Download GLIBC source code at
<
ftp://ftp.gnu.org/gnu/glibc/>.
Or, assuming you are using RHEL, CentOS or Scientific Linux 5, you can
get the source code, with additionnal patches at:
<
http://vault.centos.org/5.7/os/SRPMS/glibc-2.5-65.src.rpm>
CentOS glibc-2.5-65.src.rpm source code:
/* sysvipc/ftok.c */
key_t
ftok (pathname, proj_id)
const char *pathname;
int proj_id;
{
struct stat64 st;
key_t key;
if (__xstat64 (_STAT_VER, pathname, &st) < 0)
return (key_t) -1;
key = ((st.st_ino & 0xffff) | ((st.st_dev & 0xff) << 16)
| ((proj_id & 0xff) << 24));
return key;
}
inode is unreliable on some file systems that have not been designed
for UNIX systems (e.g. remote FAT file system shared through SMB), but
that's not your problem, as the inode is kept consistent and
inode&0xFFFF = 0x8060 is unchanged. Your proj_id is unchanged too
(0x41), but the device node is changed. 0x0B -> 0x0C.
If the device is physically, or logically, unplugged and replugged, the
device identifier may be changed (or, the test has been done on
different machines, with NFS shares, but you didn't gave us enough
info to know).
Look at the kernel messages with dmesg, to see if the device
connection gets lost at some point, and revived later.

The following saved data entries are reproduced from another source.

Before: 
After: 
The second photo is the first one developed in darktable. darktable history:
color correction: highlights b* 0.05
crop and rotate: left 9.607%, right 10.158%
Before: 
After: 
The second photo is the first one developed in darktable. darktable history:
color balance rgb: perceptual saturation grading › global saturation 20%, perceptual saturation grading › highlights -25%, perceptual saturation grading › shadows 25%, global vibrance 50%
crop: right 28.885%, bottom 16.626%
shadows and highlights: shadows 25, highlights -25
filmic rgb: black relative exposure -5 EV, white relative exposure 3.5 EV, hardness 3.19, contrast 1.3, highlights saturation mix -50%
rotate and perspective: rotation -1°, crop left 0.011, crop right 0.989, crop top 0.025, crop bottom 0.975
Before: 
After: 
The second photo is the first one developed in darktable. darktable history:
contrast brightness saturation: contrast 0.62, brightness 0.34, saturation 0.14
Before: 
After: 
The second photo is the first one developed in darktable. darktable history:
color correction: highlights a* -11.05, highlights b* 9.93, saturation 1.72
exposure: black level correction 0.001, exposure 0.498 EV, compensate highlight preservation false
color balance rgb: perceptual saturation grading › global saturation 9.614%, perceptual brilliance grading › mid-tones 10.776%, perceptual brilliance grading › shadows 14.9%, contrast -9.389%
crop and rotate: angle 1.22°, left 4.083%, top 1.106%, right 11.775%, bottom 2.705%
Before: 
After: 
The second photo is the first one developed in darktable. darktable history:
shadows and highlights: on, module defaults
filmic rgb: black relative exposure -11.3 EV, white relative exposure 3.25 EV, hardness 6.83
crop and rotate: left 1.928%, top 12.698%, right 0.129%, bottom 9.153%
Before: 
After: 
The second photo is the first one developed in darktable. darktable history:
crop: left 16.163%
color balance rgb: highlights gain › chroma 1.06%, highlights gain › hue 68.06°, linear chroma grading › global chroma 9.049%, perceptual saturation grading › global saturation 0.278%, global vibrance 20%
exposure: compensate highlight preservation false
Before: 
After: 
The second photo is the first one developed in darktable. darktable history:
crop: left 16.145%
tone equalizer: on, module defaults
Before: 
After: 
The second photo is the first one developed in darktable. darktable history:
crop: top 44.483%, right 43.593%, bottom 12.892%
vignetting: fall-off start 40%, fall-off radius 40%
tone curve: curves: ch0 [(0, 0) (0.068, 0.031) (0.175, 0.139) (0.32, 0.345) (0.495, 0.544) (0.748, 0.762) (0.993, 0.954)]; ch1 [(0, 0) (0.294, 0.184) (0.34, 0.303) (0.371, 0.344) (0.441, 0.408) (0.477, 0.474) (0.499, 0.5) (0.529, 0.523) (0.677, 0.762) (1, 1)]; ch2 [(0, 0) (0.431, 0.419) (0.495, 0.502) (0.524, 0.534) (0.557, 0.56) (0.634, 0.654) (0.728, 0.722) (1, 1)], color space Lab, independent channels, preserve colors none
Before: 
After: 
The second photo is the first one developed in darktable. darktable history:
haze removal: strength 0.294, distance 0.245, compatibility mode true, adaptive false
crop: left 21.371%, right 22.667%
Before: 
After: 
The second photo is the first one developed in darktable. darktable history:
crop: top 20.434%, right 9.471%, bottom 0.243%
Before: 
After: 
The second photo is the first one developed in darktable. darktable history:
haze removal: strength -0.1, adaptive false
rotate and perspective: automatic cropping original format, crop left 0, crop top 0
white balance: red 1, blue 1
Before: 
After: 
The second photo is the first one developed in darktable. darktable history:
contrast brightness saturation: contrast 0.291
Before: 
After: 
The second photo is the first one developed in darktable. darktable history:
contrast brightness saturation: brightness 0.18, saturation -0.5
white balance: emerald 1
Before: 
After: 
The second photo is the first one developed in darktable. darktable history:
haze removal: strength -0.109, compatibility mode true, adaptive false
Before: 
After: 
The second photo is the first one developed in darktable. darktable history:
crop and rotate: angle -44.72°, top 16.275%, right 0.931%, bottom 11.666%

This may happen with some unreliable USB mass storage device, or
theoritically, this may happen with some SATA drive, although, in my
experience I've only seen SATA drives loose connexion, not regain it.
Warning: 16 bits is not enough to store the inode on any file system
having more than 65536 files & directories. This function may return
the same value for two different files.